Task goal
Your task is to reproduce exactly the lines that run from the beginning of the data through the line where "mandataire judiciaire la" appears.

Collection entries
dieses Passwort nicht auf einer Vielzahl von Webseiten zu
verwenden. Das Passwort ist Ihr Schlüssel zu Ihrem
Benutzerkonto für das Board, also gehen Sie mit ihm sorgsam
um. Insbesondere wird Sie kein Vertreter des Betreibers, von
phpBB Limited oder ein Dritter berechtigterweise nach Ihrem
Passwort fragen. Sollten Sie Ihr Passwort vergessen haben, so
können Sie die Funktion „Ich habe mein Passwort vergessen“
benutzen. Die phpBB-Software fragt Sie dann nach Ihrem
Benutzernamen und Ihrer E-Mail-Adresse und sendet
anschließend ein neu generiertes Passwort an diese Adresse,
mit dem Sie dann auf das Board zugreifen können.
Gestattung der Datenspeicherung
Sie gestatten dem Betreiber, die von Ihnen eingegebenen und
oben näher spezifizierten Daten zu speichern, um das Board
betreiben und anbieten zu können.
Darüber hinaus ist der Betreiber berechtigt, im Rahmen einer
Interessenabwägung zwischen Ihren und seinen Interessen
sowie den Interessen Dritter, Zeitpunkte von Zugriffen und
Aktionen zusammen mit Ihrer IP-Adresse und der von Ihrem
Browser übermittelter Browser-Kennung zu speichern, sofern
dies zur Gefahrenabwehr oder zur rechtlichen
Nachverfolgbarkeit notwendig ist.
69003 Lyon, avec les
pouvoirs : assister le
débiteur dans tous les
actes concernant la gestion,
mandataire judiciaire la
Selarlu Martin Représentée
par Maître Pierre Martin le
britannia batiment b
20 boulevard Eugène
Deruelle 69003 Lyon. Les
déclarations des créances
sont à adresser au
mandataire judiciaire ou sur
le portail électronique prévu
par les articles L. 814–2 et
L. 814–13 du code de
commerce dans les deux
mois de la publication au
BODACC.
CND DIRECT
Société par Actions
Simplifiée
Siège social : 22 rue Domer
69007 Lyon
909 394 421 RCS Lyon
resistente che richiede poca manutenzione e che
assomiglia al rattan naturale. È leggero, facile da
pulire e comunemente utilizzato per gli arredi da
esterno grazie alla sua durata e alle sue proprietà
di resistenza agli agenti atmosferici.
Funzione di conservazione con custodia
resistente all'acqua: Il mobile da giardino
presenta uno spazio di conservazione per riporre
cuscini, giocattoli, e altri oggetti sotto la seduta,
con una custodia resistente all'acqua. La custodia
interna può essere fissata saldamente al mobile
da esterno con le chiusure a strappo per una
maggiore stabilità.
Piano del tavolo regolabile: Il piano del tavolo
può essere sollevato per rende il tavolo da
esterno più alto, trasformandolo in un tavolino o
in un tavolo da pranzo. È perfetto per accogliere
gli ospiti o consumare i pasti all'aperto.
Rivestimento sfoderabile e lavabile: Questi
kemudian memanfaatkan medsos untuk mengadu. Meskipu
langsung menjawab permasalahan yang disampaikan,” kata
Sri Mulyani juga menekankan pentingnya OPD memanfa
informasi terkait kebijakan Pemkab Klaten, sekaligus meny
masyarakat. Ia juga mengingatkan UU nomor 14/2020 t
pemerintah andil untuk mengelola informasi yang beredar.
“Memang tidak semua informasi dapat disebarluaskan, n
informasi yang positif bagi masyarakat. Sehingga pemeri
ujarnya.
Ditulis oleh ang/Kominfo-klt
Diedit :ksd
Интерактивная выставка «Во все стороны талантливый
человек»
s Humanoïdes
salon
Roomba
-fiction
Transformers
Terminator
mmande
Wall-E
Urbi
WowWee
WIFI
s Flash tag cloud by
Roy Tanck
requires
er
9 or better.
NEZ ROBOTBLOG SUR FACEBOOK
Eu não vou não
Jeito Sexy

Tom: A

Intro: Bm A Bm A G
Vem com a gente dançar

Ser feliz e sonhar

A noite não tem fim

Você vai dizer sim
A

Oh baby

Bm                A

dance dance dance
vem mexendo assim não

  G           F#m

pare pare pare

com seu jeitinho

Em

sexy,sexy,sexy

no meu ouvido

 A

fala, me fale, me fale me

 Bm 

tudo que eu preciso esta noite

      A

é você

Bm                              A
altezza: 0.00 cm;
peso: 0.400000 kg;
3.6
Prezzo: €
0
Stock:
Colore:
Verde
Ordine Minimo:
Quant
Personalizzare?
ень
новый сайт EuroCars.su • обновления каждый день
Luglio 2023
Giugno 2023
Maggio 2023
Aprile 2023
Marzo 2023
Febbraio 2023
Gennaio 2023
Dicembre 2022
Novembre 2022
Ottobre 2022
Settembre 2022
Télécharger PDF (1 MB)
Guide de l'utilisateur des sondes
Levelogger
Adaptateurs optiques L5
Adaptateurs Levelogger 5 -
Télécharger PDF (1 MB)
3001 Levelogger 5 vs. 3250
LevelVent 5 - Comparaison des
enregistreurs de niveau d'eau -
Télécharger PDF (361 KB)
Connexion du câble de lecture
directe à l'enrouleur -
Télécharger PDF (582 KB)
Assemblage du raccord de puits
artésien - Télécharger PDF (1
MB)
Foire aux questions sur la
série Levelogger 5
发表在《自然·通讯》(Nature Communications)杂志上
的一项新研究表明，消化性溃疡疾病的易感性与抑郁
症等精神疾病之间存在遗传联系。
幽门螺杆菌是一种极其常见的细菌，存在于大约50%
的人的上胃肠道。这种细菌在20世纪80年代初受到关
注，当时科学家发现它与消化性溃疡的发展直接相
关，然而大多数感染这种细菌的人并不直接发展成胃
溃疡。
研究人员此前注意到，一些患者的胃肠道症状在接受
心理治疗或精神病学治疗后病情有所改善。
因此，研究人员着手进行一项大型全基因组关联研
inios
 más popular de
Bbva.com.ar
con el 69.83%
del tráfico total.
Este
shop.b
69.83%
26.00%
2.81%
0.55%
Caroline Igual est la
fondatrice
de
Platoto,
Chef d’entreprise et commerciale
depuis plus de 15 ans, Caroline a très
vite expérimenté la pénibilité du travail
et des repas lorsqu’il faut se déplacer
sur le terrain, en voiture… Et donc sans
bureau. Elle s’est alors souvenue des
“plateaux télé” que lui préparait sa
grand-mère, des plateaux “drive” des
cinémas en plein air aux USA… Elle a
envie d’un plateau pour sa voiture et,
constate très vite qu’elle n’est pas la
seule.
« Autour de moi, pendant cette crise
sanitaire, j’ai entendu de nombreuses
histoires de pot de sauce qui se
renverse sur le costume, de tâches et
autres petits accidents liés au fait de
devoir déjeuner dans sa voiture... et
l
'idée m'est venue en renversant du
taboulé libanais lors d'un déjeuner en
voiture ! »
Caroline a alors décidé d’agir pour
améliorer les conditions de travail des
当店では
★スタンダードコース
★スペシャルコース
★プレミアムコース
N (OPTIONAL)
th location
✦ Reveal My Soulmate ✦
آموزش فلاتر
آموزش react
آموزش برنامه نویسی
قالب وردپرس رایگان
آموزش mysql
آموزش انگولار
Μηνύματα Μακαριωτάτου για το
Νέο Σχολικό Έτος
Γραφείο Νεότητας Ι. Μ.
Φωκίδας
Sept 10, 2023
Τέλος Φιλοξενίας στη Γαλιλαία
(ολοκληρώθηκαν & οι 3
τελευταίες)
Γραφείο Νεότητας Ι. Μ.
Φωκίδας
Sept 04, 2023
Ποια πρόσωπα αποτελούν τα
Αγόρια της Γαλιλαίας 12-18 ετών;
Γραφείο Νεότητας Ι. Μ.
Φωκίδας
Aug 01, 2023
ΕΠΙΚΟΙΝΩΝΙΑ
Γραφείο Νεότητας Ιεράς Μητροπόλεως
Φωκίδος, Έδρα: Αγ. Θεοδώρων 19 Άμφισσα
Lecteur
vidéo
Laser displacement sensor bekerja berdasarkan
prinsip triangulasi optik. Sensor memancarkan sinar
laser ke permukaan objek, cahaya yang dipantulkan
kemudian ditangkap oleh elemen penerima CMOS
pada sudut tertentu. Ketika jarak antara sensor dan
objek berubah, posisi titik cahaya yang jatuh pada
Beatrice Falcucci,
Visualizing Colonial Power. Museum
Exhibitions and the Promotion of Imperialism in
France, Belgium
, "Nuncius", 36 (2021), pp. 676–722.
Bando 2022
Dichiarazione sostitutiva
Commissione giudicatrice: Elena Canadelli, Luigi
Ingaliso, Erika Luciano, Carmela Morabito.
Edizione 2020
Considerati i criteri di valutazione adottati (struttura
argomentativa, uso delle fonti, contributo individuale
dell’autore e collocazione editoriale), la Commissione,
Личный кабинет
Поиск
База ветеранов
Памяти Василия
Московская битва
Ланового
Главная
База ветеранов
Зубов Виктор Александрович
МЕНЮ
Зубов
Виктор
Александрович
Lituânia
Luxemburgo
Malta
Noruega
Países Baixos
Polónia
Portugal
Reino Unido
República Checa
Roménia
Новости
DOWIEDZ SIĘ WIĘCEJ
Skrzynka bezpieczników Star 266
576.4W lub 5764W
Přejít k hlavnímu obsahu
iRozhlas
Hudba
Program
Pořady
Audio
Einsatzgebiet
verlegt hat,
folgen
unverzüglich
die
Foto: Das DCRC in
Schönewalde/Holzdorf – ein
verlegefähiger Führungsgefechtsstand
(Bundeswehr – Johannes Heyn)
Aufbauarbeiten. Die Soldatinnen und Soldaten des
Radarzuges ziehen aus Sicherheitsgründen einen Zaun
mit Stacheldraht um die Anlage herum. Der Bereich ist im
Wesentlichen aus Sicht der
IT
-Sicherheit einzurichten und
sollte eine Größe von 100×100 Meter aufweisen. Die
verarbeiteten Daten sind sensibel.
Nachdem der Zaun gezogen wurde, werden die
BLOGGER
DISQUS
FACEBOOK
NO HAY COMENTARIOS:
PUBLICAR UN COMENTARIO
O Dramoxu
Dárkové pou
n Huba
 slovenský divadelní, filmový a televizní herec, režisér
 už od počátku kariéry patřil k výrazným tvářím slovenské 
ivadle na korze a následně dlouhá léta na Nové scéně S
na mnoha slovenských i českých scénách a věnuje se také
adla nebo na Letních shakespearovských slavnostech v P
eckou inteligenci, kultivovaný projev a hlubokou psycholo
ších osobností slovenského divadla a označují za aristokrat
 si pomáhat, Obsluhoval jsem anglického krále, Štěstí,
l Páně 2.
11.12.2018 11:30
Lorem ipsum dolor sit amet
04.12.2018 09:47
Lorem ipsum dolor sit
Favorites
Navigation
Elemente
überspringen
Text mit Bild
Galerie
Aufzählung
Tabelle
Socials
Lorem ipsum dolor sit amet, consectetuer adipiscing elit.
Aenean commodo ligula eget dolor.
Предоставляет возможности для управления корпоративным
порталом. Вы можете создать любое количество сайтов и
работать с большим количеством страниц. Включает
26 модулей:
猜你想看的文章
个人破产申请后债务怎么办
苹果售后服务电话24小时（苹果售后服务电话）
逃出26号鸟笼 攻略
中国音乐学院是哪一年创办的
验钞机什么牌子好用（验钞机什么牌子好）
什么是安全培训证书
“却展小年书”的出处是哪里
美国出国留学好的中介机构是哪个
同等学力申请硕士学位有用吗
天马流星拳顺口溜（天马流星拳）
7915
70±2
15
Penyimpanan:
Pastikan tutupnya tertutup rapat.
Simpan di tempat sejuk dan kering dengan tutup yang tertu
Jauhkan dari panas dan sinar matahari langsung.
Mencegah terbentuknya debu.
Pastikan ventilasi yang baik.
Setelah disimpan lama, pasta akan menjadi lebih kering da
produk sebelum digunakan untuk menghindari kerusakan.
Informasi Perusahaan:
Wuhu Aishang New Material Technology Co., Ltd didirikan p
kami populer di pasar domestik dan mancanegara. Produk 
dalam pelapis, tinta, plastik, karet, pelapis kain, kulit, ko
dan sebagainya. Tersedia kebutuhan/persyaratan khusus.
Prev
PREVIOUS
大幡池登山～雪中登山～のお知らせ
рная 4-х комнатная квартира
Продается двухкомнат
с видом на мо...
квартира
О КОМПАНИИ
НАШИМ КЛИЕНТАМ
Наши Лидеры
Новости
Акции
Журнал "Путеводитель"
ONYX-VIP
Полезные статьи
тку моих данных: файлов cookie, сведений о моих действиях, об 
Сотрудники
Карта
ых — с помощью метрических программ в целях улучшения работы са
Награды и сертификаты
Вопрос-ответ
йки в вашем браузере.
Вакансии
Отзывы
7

Task solution
dieses Passwort nicht auf einer Vielzahl von Webseiten zu
verwenden. Das Passwort ist Ihr Schlüssel zu Ihrem
Benutzerkonto für das Board, also gehen Sie mit ihm sorgsam
um. Insbesondere wird Sie kein Vertreter des Betreibers, von
phpBB Limited oder ein Dritter berechtigterweise nach Ihrem
Passwort fragen. Sollten Sie Ihr Passwort vergessen haben, so
können Sie die Funktion „Ich habe mein Passwort vergessen“
benutzen. Die phpBB-Software fragt Sie dann nach Ihrem
Benutzernamen und Ihrer E-Mail-Adresse und sendet
anschließend ein neu generiertes Passwort an diese Adresse,
mit dem Sie dann auf das Board zugreifen können.
Gestattung der Datenspeicherung
Sie gestatten dem Betreiber, die von Ihnen eingegebenen und
oben näher spezifizierten Daten zu speichern, um das Board
betreiben und anbieten zu können.
Darüber hinaus ist der Betreiber berechtigt, im Rahmen einer
Interessenabwägung zwischen Ihren und seinen Interessen
sowie den Interessen Dritter, Zeitpunkte von Zugriffen und
Aktionen zusammen mit Ihrer IP-Adresse und der von Ihrem
Browser übermittelter Browser-Kennung zu speichern, sofern
dies zur Gefahrenabwehr oder zur rechtlichen
Nachverfolgbarkeit notwendig ist.
69003 Lyon, avec les
pouvoirs : assister le
débiteur dans tous les
actes concernant la gestion,
mandataire judiciaire la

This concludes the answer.